Los mayas. Conocedores del tiempo cósmico, profetas del futuro y una de las civilizaciones más apasionantes de la antigüedad. La cultura, la ciencia, la religión y el arte maya están basados en una estrecha relación con el Sol. El Sol, Kinich-Ahau, era el medio a través del que podían comunicarse con Hunab-Kú, la deidad omnipresente que nos contiene a todos en su interior, como un universo. De hecho, creían que su corazón y su mente encajan curiosamente, con el centro de nuestra galaxia, con lo cual nuestro astro rey, era el medio perfecto para entrar en comunicación con el dios.

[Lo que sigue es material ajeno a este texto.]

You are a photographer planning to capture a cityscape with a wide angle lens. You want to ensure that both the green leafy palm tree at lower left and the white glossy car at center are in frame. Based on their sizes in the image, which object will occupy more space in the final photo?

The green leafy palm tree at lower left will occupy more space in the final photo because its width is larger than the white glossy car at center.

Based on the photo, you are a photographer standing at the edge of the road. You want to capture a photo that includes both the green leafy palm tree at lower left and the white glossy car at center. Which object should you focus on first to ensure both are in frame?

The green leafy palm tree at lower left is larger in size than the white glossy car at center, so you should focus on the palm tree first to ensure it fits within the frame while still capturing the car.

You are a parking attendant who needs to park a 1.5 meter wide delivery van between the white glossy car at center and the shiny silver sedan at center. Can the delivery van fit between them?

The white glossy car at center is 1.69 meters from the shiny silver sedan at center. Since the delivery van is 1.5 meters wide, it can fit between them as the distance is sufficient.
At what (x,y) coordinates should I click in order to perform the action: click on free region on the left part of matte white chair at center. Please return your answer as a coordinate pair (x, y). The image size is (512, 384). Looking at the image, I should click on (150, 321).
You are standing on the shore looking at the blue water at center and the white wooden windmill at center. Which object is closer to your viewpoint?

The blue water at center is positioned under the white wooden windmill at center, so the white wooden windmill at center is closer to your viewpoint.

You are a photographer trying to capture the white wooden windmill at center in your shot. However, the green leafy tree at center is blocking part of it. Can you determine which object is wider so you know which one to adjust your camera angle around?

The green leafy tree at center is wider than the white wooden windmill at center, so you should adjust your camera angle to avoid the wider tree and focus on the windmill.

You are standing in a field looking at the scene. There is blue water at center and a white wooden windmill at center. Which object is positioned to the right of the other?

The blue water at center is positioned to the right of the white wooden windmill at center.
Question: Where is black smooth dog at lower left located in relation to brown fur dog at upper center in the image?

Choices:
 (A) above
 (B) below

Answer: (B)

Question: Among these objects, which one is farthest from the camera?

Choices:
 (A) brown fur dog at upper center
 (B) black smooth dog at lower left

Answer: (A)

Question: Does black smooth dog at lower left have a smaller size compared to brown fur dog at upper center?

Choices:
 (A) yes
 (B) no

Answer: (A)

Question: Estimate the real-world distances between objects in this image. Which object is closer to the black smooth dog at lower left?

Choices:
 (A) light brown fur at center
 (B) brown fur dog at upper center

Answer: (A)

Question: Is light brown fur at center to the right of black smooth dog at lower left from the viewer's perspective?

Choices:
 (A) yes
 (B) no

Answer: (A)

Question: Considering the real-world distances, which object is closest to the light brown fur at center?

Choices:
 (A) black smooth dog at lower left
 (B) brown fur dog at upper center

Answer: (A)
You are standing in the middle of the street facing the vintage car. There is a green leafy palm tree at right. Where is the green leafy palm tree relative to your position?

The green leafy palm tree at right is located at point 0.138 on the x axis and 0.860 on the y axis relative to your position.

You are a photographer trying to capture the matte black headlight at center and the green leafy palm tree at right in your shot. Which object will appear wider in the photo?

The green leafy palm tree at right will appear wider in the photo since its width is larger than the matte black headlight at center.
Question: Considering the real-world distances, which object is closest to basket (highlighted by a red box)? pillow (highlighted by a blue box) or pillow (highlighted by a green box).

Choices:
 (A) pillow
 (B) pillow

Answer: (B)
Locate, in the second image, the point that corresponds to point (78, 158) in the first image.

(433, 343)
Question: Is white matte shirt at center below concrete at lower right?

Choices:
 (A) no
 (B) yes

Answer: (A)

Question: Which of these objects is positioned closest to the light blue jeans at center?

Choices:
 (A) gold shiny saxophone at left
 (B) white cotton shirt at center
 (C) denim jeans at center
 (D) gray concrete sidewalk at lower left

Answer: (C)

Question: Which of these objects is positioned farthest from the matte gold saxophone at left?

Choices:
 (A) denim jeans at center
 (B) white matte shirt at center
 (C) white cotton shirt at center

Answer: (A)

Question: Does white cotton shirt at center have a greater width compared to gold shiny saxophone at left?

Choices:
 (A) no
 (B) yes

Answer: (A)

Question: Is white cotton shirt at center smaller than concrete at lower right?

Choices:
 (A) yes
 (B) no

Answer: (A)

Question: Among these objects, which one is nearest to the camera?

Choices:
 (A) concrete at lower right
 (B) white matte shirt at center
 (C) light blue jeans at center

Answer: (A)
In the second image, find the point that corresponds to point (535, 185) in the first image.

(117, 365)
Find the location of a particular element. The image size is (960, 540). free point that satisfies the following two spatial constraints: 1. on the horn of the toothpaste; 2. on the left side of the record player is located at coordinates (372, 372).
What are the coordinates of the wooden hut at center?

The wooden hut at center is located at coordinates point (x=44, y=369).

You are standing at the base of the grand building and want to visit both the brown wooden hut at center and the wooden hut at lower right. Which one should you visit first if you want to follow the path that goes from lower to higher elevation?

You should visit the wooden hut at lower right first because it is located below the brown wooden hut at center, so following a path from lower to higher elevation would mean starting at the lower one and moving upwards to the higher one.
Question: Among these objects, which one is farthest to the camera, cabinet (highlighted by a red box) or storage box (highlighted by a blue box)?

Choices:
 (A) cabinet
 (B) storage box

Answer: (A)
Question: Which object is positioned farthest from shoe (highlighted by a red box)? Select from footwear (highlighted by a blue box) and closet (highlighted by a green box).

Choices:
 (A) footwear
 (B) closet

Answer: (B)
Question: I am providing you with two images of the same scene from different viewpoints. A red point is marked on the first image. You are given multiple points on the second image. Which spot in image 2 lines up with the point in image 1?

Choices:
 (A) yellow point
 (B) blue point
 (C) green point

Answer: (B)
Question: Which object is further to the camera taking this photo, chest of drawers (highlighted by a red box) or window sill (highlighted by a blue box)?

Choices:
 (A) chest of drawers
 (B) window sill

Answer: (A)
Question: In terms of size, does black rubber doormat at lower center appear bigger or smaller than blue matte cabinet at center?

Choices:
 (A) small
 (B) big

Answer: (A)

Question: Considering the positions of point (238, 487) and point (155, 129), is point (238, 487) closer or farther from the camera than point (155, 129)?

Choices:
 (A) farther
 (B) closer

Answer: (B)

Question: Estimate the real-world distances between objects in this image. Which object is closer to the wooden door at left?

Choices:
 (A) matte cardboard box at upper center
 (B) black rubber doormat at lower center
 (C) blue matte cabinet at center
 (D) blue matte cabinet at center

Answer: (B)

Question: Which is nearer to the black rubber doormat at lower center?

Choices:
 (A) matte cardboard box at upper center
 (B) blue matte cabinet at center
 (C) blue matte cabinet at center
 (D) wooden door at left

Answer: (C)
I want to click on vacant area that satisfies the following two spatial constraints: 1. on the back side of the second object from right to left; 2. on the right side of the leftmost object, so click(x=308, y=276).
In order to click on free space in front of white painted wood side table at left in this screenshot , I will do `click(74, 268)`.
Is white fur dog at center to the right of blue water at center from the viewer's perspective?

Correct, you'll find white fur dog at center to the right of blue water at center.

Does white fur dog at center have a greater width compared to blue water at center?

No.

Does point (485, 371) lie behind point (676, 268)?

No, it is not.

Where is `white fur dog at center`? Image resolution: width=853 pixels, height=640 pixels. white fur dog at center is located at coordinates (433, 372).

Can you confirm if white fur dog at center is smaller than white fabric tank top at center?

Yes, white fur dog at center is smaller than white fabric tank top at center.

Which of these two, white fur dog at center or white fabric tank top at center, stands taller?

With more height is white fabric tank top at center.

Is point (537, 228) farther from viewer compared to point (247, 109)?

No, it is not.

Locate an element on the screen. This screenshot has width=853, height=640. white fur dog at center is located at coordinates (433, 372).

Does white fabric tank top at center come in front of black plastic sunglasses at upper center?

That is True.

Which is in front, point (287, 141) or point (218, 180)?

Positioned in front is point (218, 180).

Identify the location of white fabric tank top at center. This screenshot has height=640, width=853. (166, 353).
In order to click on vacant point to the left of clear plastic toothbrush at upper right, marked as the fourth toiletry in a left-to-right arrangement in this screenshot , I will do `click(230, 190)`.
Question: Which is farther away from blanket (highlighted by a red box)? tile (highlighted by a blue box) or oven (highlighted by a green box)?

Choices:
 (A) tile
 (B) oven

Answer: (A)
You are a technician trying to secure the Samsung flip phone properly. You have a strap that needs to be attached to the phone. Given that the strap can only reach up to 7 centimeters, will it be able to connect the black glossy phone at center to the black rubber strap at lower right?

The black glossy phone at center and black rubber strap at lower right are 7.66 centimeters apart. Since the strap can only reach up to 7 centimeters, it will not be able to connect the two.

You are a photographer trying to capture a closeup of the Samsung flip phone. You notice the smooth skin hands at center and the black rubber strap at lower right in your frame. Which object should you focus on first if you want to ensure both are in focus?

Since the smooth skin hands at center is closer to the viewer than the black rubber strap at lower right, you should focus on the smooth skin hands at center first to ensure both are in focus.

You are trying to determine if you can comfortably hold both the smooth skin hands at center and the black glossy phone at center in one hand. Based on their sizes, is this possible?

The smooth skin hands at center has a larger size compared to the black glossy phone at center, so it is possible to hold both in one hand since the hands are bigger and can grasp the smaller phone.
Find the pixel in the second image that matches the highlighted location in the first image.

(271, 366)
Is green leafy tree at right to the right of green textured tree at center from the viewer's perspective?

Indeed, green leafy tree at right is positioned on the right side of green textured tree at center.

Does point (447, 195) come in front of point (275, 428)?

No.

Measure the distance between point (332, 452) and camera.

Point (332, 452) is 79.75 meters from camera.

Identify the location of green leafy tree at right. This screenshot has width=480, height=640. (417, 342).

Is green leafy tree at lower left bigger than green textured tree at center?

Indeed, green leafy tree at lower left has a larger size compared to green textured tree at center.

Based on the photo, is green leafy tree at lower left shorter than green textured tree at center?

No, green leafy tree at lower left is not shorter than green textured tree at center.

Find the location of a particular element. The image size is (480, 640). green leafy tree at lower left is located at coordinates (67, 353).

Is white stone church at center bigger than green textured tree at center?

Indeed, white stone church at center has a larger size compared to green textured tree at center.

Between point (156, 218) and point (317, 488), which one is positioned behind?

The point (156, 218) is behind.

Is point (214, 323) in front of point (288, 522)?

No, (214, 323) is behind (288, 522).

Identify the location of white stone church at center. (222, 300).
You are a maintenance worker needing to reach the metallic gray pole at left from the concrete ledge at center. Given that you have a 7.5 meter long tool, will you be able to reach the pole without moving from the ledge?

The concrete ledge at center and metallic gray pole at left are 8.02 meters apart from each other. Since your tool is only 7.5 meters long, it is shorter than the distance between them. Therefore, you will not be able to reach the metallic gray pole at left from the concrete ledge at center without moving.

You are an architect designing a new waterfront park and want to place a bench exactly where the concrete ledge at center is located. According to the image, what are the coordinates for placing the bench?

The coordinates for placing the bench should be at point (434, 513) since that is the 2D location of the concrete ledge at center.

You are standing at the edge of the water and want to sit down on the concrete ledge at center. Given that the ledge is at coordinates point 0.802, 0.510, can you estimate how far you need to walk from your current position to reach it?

Su nombre “Maya” procede de la palabra “mayab” que hace referencia al lugar principal de su enclave geográfico, la península de Yucatán. Sin embargo, fueron un pueblo que habitó un territorio muy amplio, desde el sureste mexicano: Campeche, Chiapas, Quintana Roo, Tabasco y, por supuesto, Yucatán, hasta Belice, Guatemala, Honduras y El Salvador. Y que se extendió a lo largo de unos 3.000 años. Así que no se trataba de un sólo estado, ni de un país como lo entendemos ahora, sino de una especie de raza, es decir, tenían muchas cosas en común, pero había otras que los diferenciaban, como la lengua, ya que hay más de 40 dialectos mayas distintos. Tampoco tenían un ordenamiento jurídico común, ni un ejército. Cada pueblo se encargaba de sí mismo.

Construyeron sus ciudades, los enclaves ceremoniales, las famosas pirámides y allí dejaron constancia grabada en las piedras de sus mensajes y profecías sobre el tiempo, los recorridos solares, lunares, astronómicos en general y también, el camino que debía seguir el ser humano hacia el crecimiento y la paz interior.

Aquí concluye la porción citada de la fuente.